▸ **Objective A**:
Please translate this sentence from the South Fulton branch passage below into Spanish: "In the aftermath of the tragedy, staff members were given the opportunity to transfer to other branches."
▸ **Objective B**:
Decide whether each statement agrees with the South Fulton branch passage below, answering yes or no and quoting the words that settle it: (i) A patron called the police. (ii) The assistant manager ran the branch in an acting capacity for about five years. (iii) The new manager came from inside the system.
▸ **Objective C**:
Write the next paragraph of the South Fulton branch passage below, starting after its final sentence.

▸ **Page**:
* * * * * * * * *
But one of the most striking elements of this story is who turned in the alarm. Why was it a patron who had to call the police? Why was there no leadership among staff?

For the answer to that, let’s take a look at how the management at that branch has been handled since long-time manager Gladys Dennard was shot to death in her office one July morning in 2002.

In the aftermath of the tragedy, staff members were given the opportunity to transfer to other branches. Some employees did just that. The assistant manager stepped up to put the branch back together, and managed the branch in an acting capacity for approximately a year. When a new manager was finally hired, the infinite wisdom of the Hooker/Garnes administration dictated that the choice fall on someone from outside the system. Their choice, spectacularly, didn’t work out, so Hooker (by this point sans Garnes)--now finding herself caught with another vacant manager position in the midst of the county's interminable hiring freeze--dreamed up to manage South Fulton a system we called "Manager Dominoes."
* * * * * * * * *
▸ **Given information**:
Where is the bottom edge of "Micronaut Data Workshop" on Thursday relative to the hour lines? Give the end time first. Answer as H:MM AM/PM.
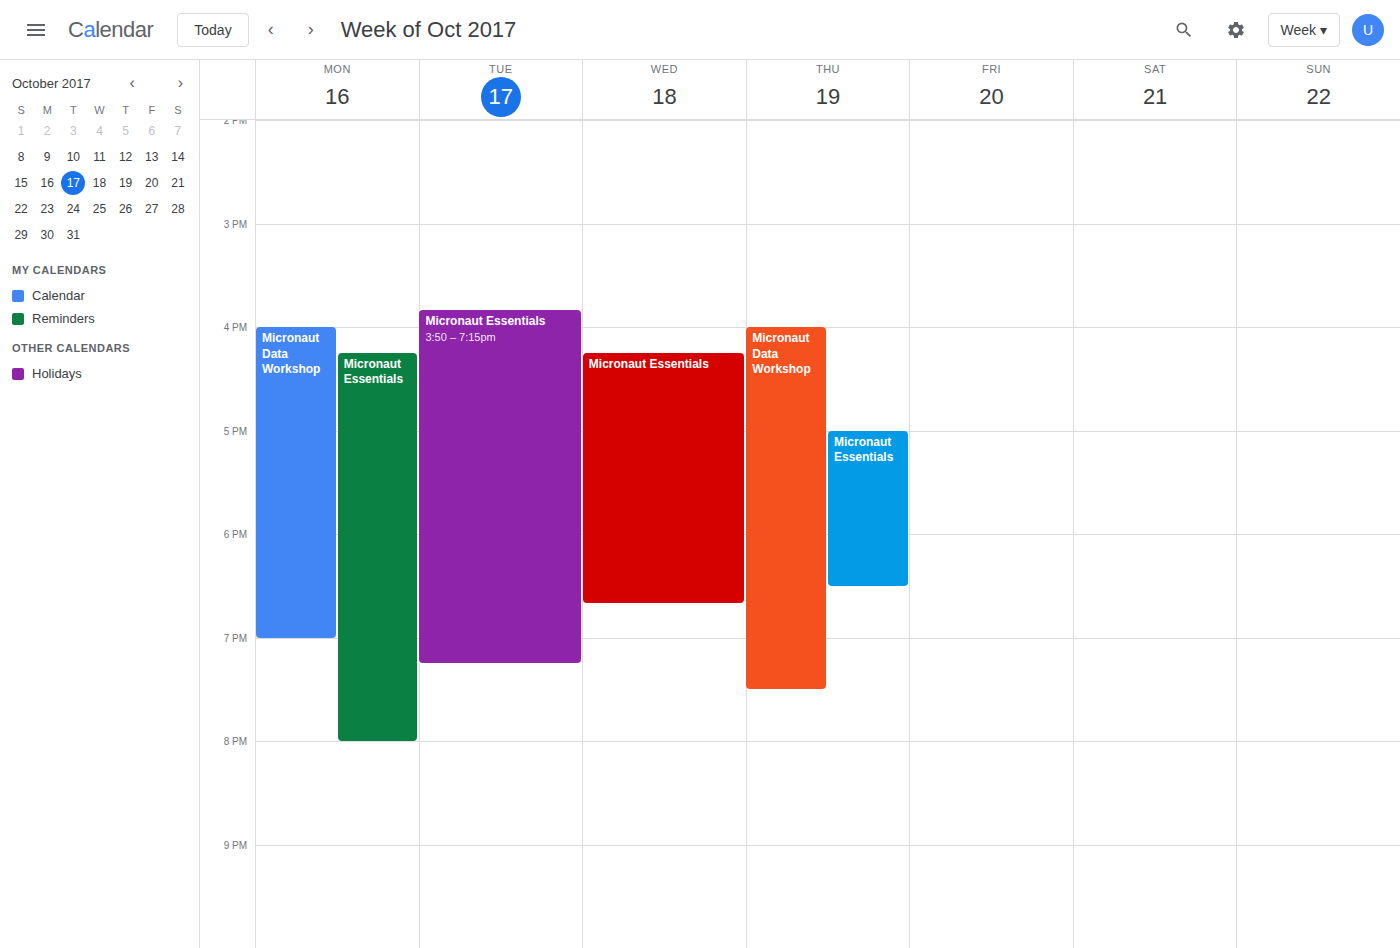
7:30 PM -- halfway between the 7 PM and 8 PM lines.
* * * * * * * * *
▸ **Exercise output A**:
Tras la tragedia, a los miembros del personal se les dio la oportunidad de trasladarse a otras sucursales.

▸ **Exercise output B**:
(i) Yes: "Why was it a patron who had to call the police?"
(ii) No: "managed the branch in an acting capacity for approximately a year."
(iii) No: "the choice fall on someone from outside the system."

▸ **Exercise output C**:
As bizarre as that management approach was, it paled in comparison to what came next. A series of C52 managers at other branch libraries were ordered to begin rotating into South Fulton, one week at a time, to provide “management” to South Fulton. The absurdity of Act II of "Manager Dominoes" got even curiouser when a few C51s from other branches were pulled into the act.

Like a scene from a surreal war movie, managers parachuted in to assist the locals, only to boomerang back onto the plane before their boots had hardly hit the ground. Some temporary managers touched base in the branch long enough to introduce themselves and then never reappeared. None of them could provide effective leadership, given their brevity of their stints there. Is it any wonder South Fulton became so chronically leaderless that it was a patron rather than a staff member who took the initiative to call police in the recent crisis?

South Fulton is a branch that had already endured the unthinkable. How can anyone in the library system's administration not feel guilty about what they've put the South Fulton staff through over the past two years?

What happened a couple of weeks ago could have been another tragedy. God knows that public libraries attract the disturbed, the enraged, the perverted, and the bizarre. Each branch needs strong leadership to give the staff and the patrons a bulwark against disaster. But the South Fulton branch deserves it the most, along with a permanent reprieve from the uncertainty, the drifting, and the fear.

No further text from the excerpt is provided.